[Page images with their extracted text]
----

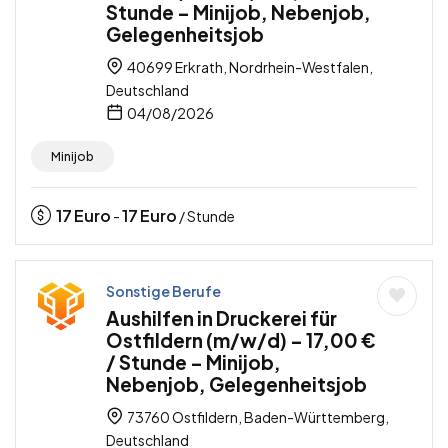
Stunde – Minijob, Nebenjob,
Gelegenheitsjob
40699 Erkrath, Nordrhein-Westfalen,
Deutschland
04/08/2026
Minijob
17
Euro
17
Euro
-
/ Stunde
Sonstige Berufe
Aushilfen in Druckerei für
Ostfildern (m/w/d) – 17,00 €
/ Stunde – Minijob,
Nebenjob, Gelegenheitsjob
73760 Ostfildern, Baden-Württemberg,
Deutschland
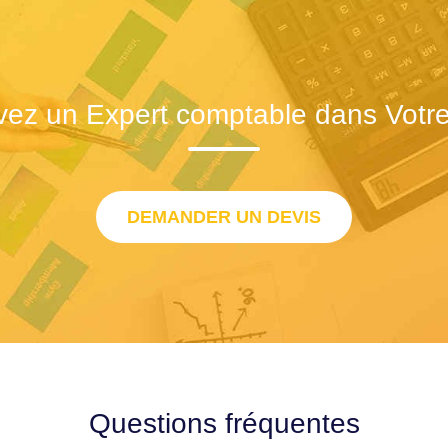
vez un Expert comptable dans Votre 
DEMANDER UN DEVIS
Questions fréquentes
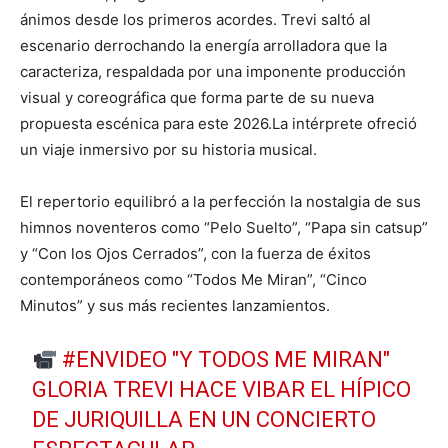
ánimos desde los primeros acordes. Trevi saltó al
escenario derrochando la energía arrolladora que la
caracteriza, respaldada por una imponente producción
visual y coreográfica que forma parte de su nueva
propuesta escénica para este 2026.La intérprete ofreció
un viaje inmersivo por su historia musical.
El repertorio equilibró a la perfección la nostalgia de sus
himnos noventeros como “Pelo Suelto”, “Papa sin catsup”
y “Con los Ojos Cerrados”, con la fuerza de éxitos
contemporáneos como “Todos Me Miran”, “Cinco
Minutos” y sus más recientes lanzamientos.
#ENVIDEO
"Y TODOS ME MIRAN"
GLORIA TREVI HACE VIBAR EL HÍPICO
DE JURIQUILLA EN UN CONCIERTO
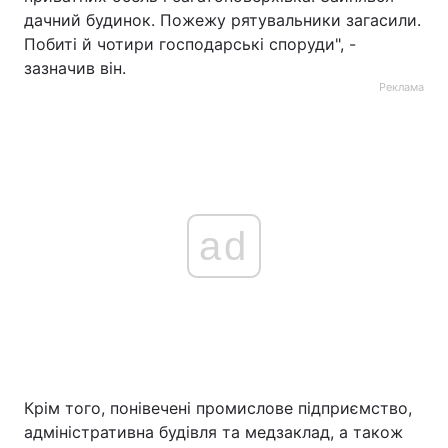
дачний будинок. Пожежу рятувальники загасили.
Побиті й чотири господарські споруди", -
зазначив він.
Реклама
ad
Крім того, понівечені промислове підприємство,
адміністративна будівля та медзаклад, а також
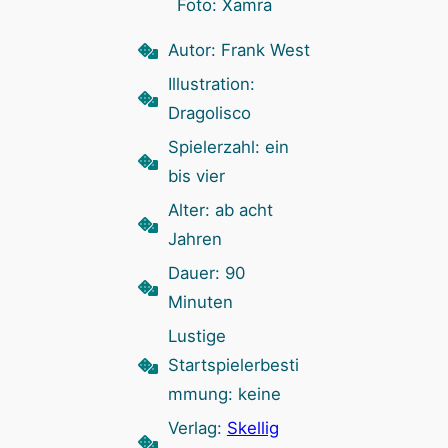
Foto: Xamra
Autor: Frank West
Illustration:
Dragolisco
Spielerzahl: ein
bis vier
Alter: ab acht
Jahren
Dauer: 90
Minuten
Lustige
Startspielerbesti
mmung: keine
Verlag:
Skellig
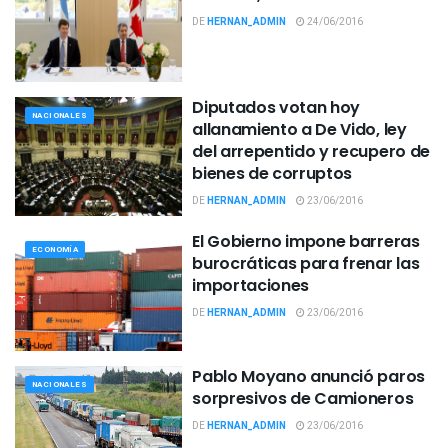
DE
HERNAN_ADMIN
24/06/2016
Diputados votan hoy
NACIONALES
allanamiento a De Vido, ley
del arrepentido y recupero de
bienes de corruptos
DE
HERNAN_ADMIN
23/06/2016
El Gobierno impone barreras
ECONOMÍA
burocráticas para frenar las
importaciones
DE
HERNAN_ADMIN
23/06/2016
Pablo Moyano anunció paros
NACIONALES
sorpresivos de Camioneros
DE
HERNAN_ADMIN
23/06/2016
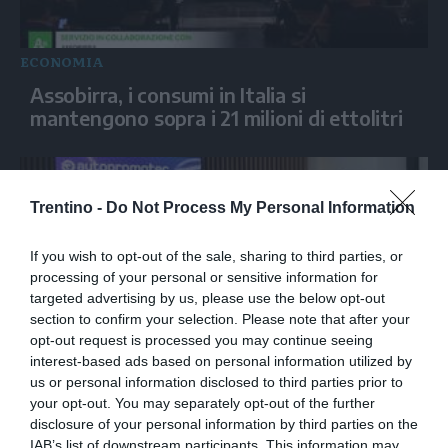
ECONOMIA
Assobirra, i consumi in Italia si
mantengono sopra i 21 milioni di ettolitri
Trentino -
Do Not Process My Personal Information
If you wish to opt-out of the sale, sharing to third parties, or
processing of your personal or sensitive information for
targeted advertising by us, please use the below opt-out
section to confirm your selection. Please note that after your
opt-out request is processed you may continue seeing
interest-based ads based on personal information utilized by
ECONOMIA
us or personal information disclosed to third parties prior to
Autopromotec Dialogues, il fine vita
your opt-out. You may separately opt-out of the further
disclosure of your personal information by third parties on the
dell'auto come nuova risorsa industriale
IAB’s list of downstream participants. This information may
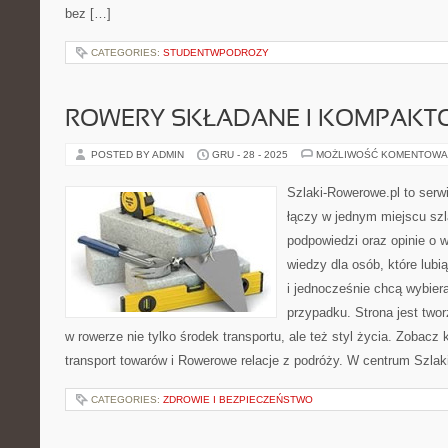
bez […]
CATEGORIES:
STUDENTWPODROZY
ROWERY SKŁADANE I KOMPAKT
POSTED BY ADMIN
GRU - 28 - 2025
MOŻLIWOŚĆ KOMENTOWA
Szlaki-Rowerowe.pl to serwi
łączy w jednym miejscu szl
podpowiedzi oraz opinie o
wiedzy dla osób, które lub
i jednocześnie chcą wybiera
przypadku. Strona jest twor
w rowerze nie tylko środek transportu, ale też styl życia. Zobacz
transport towarów i Rowerowe relacje z podróży. W centrum Szla
CATEGORIES:
ZDROWIE I BEZPIECZEŃSTWO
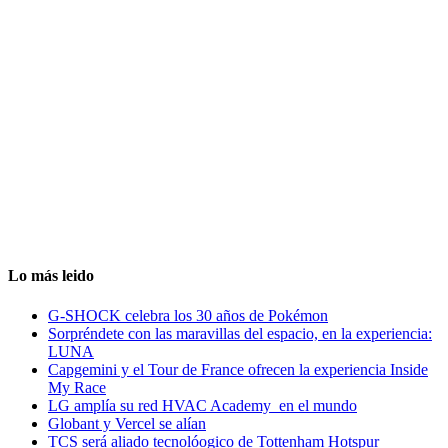
Lo más leido
G-SHOCK celebra los 30 años de Pokémon
Sorpréndete con las maravillas del espacio, en la experiencia:
LUNA
Capgemini y el Tour de France ofrecen la experiencia Inside
My Race
LG amplía su red HVAC Academy en el mundo
Globant y Vercel se alían
TCS será aliado tecnolóogico de Tottenham Hotspur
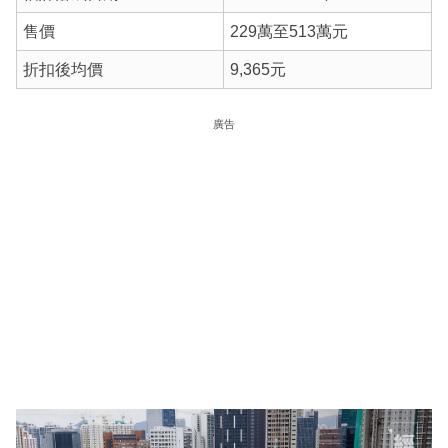
售價
229萬至513萬元
折扣後均價
9,365元
廣告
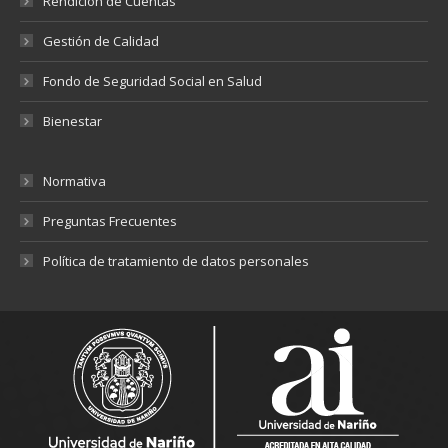
Rendición de Cuentas
Gestión de Calidad
Fondo de Seguridad Social en Salud
Bienestar
Normativa
Preguntas Frecuentes
Política de tratamiento de datos personales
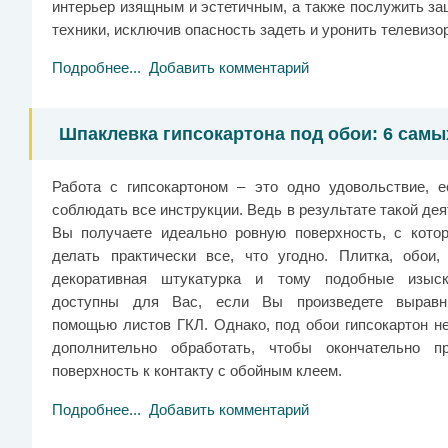
интерьер изящным и эстетичным, а также послужить за
техники, исключив опасность задеть и уронить телевизор
Подробнее...
Добавить комментарий
Шпаклевка гипсокартона под обои: 6 сам
Работа с гипсокартоном – это одно удовольствие, е
соблюдать все инструкции. Ведь в результате такой де
Вы получаете идеально ровную поверхность, с кото
делать практически все, что угодно. Плитка, обои, 
декоративная штукатурка и тому подобные изыск
доступны для Вас, если Вы произведете выравн
помощью листов ГКЛ. Однако, под обои гипсокартон н
дополнительно обработать, чтобы окончательно пр
поверхность к контакту с обойным клеем.
Подробнее...
Добавить комментарий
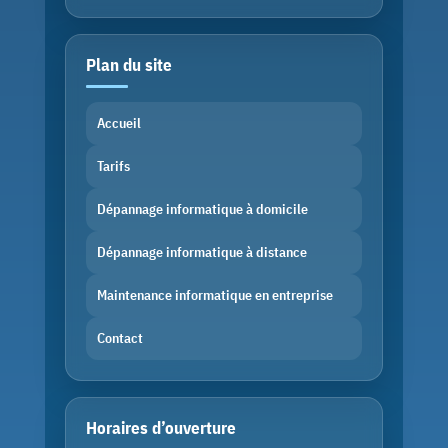
Plan du site
Accueil
Tarifs
Dépannage informatique à domicile
Dépannage informatique à distance
Maintenance informatique en entreprise
Contact
Horaires d’ouverture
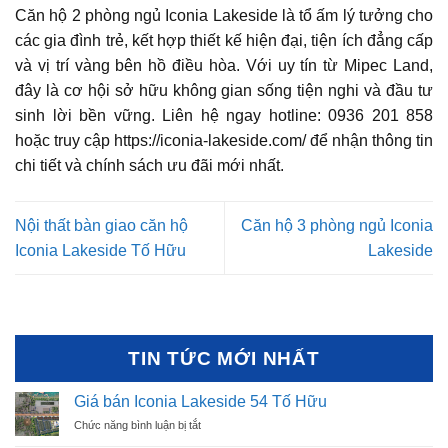
Căn hộ 2 phòng ngủ Iconia Lakeside là tổ ấm lý tưởng cho
các gia đình trẻ, kết hợp thiết kế hiện đại, tiện ích đẳng cấp
và vị trí vàng bên hồ điều hòa. Với uy tín từ Mipec Land,
đây là cơ hội sở hữu không gian sống tiện nghi và đầu tư
sinh lời bền vững. Liên hệ ngay hotline: 0936 201 858
hoặc truy cập https://iconia-lakeside.com/ để nhận thông tin
chi tiết và chính sách ưu đãi mới nhất.
Nội thất bàn giao căn hộ
Căn hộ 3 phòng ngủ Iconia
Iconia Lakeside Tố Hữu
Lakeside
TIN TỨC MỚI NHẤT
Giá bán Iconia Lakeside 54 Tố Hữu
ở
Chức năng bình luận bị tắt
Giá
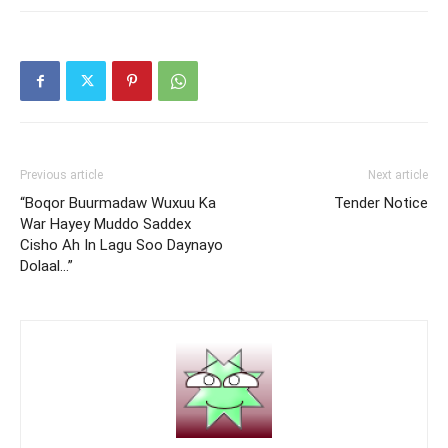
Previous article
Next article
“Boqor Buurmadaw Wuxuu Ka
Tender Notice
War Hayey Muddo Saddex
Cisho Ah In Lagu Soo Daynayo
Dolaal…”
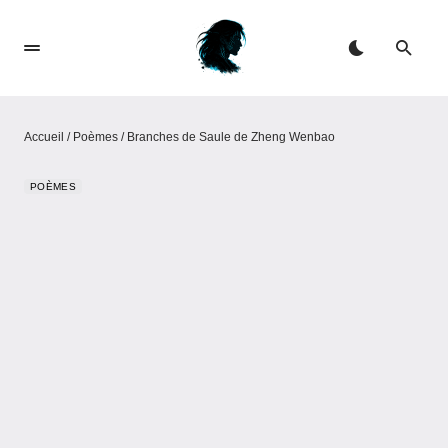
Accueil
/
Poèmes
/
Branches de Saule de Zheng Wenbao
POÈMES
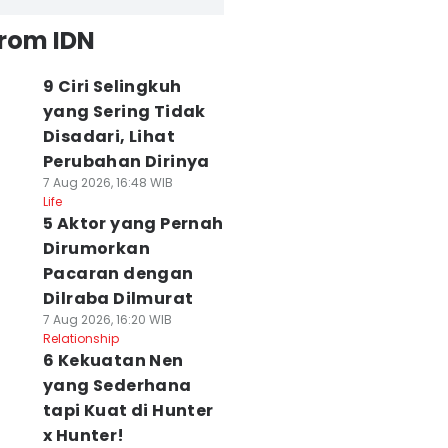
from IDN
9 Ciri Selingkuh
yang Sering Tidak
Disadari, Lihat
Perubahan Dirinya
7 Aug 2026, 16:48 WIB
Life
5 Aktor yang Pernah
Dirumorkan
Pacaran dengan
Dilraba Dilmurat
7 Aug 2026, 16:20 WIB
Relationship
6 Kekuatan Nen
yang Sederhana
tapi Kuat di Hunter
x Hunter!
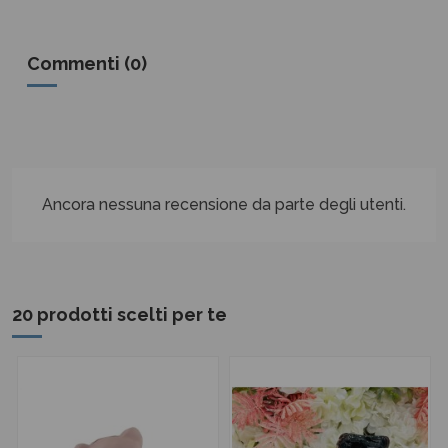
Commenti (0)
Ancora nessuna recensione da parte degli utenti.
20 prodotti scelti per te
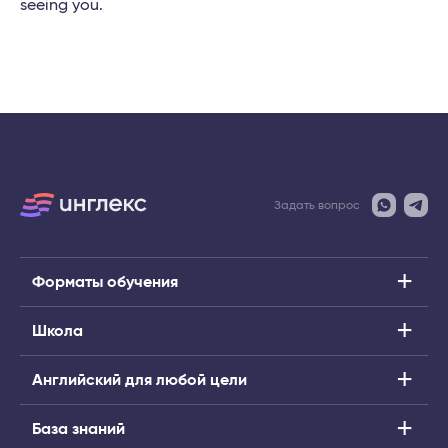
seeing you.
Задать вопрос
Форматы обучения
Школа
Английский для любой цели
База знаний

----

■ **WORK INSTRUCTIONS**: Please recast the extracted text from all the records above as a JSON list of strings, with one string per line and no blank lines. Leave the pictures out of the answer.

■ **OUTPUT BELOW**:
[
  "Stunde – Minijob, Nebenjob,",
  "Gelegenheitsjob",
  "40699 Erkrath, Nordrhein-Westfalen,",
  "Deutschland",
  "04/08/2026",
  "Minijob",
  "17",
  "Euro",
  "17",
  "Euro",
  "-",
  "/ Stunde",
  "Sonstige Berufe",
  "Aushilfen in Druckerei für",
  "Ostfildern (m/w/d) – 17,00 €",
  "/ Stunde – Minijob,",
  "Nebenjob, Gelegenheitsjob",
  "73760 Ostfildern, Baden-Württemberg,",
  "Deutschland",
  "vez un Expert comptable dans Votre ",
  "DEMANDER UN DEVIS",
  "Questions fréquentes",
  "ánimos desde los primeros acordes. Trevi saltó al",
  "escenario derrochando la energía arrolladora que la",
  "caracteriza, respaldada por una imponente producción",
  "visual y coreográfica que forma parte de su nueva",
  "propuesta escénica para este 2026.La intérprete ofreció",
  "un viaje inmersivo por su historia musical.",
  "El repertorio equilibró a la perfección la nostalgia de sus",
  "himnos noventeros como “Pelo Suelto”, “Papa sin catsup”",
  "y “Con los Ojos Cerrados”, con la fuerza de éxitos",
  "contemporáneos como “Todos Me Miran”, “Cinco",
  "Minutos” y sus más recientes lanzamientos.",
  "#ENVIDEO",
  "\"Y TODOS ME MIRAN\"",
  "GLORIA TREVI HACE VIBAR EL HÍPICO",
  "DE JURIQUILLA EN UN CONCIERTO",
  "дачний будинок. Пожежу рятувальники загасили.",
  "Побиті й чотири господарські споруди\", -",
  "зазначив він.",
  "Реклама",
  "ad",
  "Крім того, понівечені промислове підприємство,",
  "адміністративна будівля та медзаклад, а також",
  "Foto: Xamra",
  "Autor: Frank West",
  "Illustration:",
  "Dragolisco",
  "Spielerzahl: ein",
  "bis vier",
  "Alter: ab acht",
  "Jahren",
  "Dauer: 90",
  "Minuten",
  "Lustige",
  "Startspielerbesti",
  "mmung: keine",
  "Verlag:",
  "Skellig",
  "DE",
  "HERNAN_ADMIN",
  "24/06/2016",
  "Diputados votan hoy",
  "NACIONALES",
  "allanamiento a De Vido, ley",
  "del arrepentido y recupero de",
  "bienes de corruptos",
  "DE",
  "HERNAN_ADMIN",
  "23/06/2016",
  "El Gobierno impone barreras",
  "ECONOMÍA",
  "burocráticas para frenar las",
  "importaciones",
  "DE",
  "HERNAN_ADMIN",
  "23/06/2016",
  "Pablo Moyano anunció paros",
  "NACIONALES",
  "sorpresivos de Camioneros",
  "DE",
  "HERNAN_ADMIN",
  "23/06/2016",
  "ECONOMIA",
  "Assobirra, i consumi in Italia si",
  "mantengono sopra i 21 milioni di ettolitri",
  "Trentino -",
  "Do Not Process My Personal Information",
  "If you wish to opt-out of the sale, sharing to third parties, or",
  "processing of your personal or sensitive information for",
  "targeted advertising by us, please use the below opt-out",
  "section to confirm your selection. Please note that after your",
  "opt-out request is processed you may continue seeing",
  "interest-based ads based on personal information utilized by",
  "ECONOMIA",
  "us or personal information disclosed to third parties prior to",
  "Autopromotec Dialogues, il fine vita",
  "your opt-out. You may separately opt-out of the further",
  "disclosure of your personal information by third parties on the",
  "dell'auto come nuova risorsa industriale",
  "IAB’s list of downstream participants. This information may",
  "bez […]",
  "CATEGORIES:",
  "STUDENTWPODROZY",
  "ROWERY SKŁADANE I KOMPAKT",
  "POSTED BY ADMIN",
  "GRU - 28 - 2025",
  "MOŻLIWOŚĆ KOMENTOWA",
  "Szlaki-Rowerowe.pl to serwi",
  "łączy w jednym miejscu szl",
  "podpowiedzi oraz opinie o",
  "wiedzy dla osób, które lub",
  "i jednocześnie chcą wybiera",
  "przypadku. Strona jest twor",
  "w rowerze nie tylko środek transportu, ale też styl życia. Zobacz",
  "transport towarów i Rowerowe relacje z podróży. W centrum Szla",
  "CATEGORIES:",
  "ZDROWIE I BEZPIECZEŃSTWO",
  "Lo más leido",
  "G-SHOCK celebra los 30 años de Pokémon",
  "Sorpréndete con las maravillas del espacio, en la experiencia:",
  "LUNA",
  "Capgemini y el Tour de France ofrecen la experiencia Inside",
  "My Race",
  "LG amplía su red HVAC Academy en el mundo",
  "Globant y Vercel se alían",
  "TCS será aliado tecnolóogico de Tottenham Hotspur",
  "售價",
  "229萬至513萬元",
  "折扣後均價",
  "9,365元",
  "廣告",
  "Rendición de Cuentas",
  "Gestión de Calidad",
  "Fondo de Seguridad Social en Salud",
  "Bienestar",
  "Normativa",
  "Preguntas Frecuentes",
  "Política de tratamiento de datos personales",
  "интерьер изящным и эстетичным, а также послужить за",
  "техники, исключив опасность задеть и уронить телевизор",
  "Подробнее...",
  "Добавить комментарий",
  "Шпаклевка гипсокартона под обои: 6 сам",
  "Работа с гипсокартоном – это одно удовольствие, е",
  "соблюдать все инструкции. Ведь в результате такой де",
  "Вы получаете идеально ровную поверхность, с кото",
  "делать практически все, что угодно. Плитка, обои, ",
  "декоративная штукатурка и тому подобные изыск",
  "доступны для Вас, если Вы произведете выравн",
  "помощью листов ГКЛ. Однако, под обои гипсокартон н",
  "дополнительно обработать, чтобы окончательно пр",
  "поверхность к контакту с обойным клеем.",
  "Подробнее...",
  "Добавить комментарий",
  "Plan du site",
  "Accueil",
  "Tarifs",
  "Dépannage informatique à domicile",
  "Dépannage informatique à distance",
  "Maintenance informatique en entreprise",
  "Contact",
  "Horaires d’ouverture",
  "Căn hộ 2 phòng ngủ Iconia Lakeside là tổ ấm lý tưởng cho",
  "các gia đình trẻ, kết hợp thiết kế hiện đại, tiện ích đẳng cấp",
  "và vị trí vàng bên hồ điều hòa. Với uy tín từ Mipec Land,",
  "đây là cơ hội sở hữu không gian sống tiện nghi và đầu tư",
  "sinh lời bền vững. Liên hệ ngay hotline: 0936 201 858",
  "hoặc truy cập https://iconia-lakeside.com/ để nhận thông tin",
  "chi tiết và chính sách ưu đãi mới nhất.",
  "Nội thất bàn giao căn hộ",
  "Căn hộ 3 phòng ngủ Iconia",
  "Iconia Lakeside Tố Hữu",
  "Lakeside",
  "TIN TỨC MỚI NHẤT",
  "Giá bán Iconia Lakeside 54 Tố Hữu",
  "ở",
  "Chức năng bình luận bị tắt",
  "Giá",
  "Previous article",
  "Next article",
  "“Boqor Buurmadaw Wuxuu Ka",
  "Tender Notice",
  "War Hayey Muddo Saddex",
  "Cisho Ah In Lagu Soo Daynayo",
  "Dolaal…”",
  "Accueil",
  "/",
  "Poèmes",
  "/",
  "Branches de Saule de Zheng Wenbao",
  "POÈMES",
  "from IDN",
  "9 Ciri Selingkuh",
  "yang Sering Tidak",
  "Disadari, Lihat",
  "Perubahan Dirinya",
  "7 Aug 2026, 16:48 WIB",
  "Life",
  "5 Aktor yang Pernah",
  "Dirumorkan",
  "Pacaran dengan",
  "Dilraba Dilmurat",
  "7 Aug 2026, 16:20 WIB",
  "Relationship",
  "6 Kekuatan Nen",
  "yang Sederhana",
  "tapi Kuat di Hunter",
  "x Hunter!",
  "Commenti (0)",
  "Ancora nessuna recensione da parte degli utenti.",
  "20 prodotti scelti per te",
  "seeing you.",
  "Задать вопрос",
  "Форматы обучения",
  "Школа",
  "Английский для любой цели",
  "База знаний"
]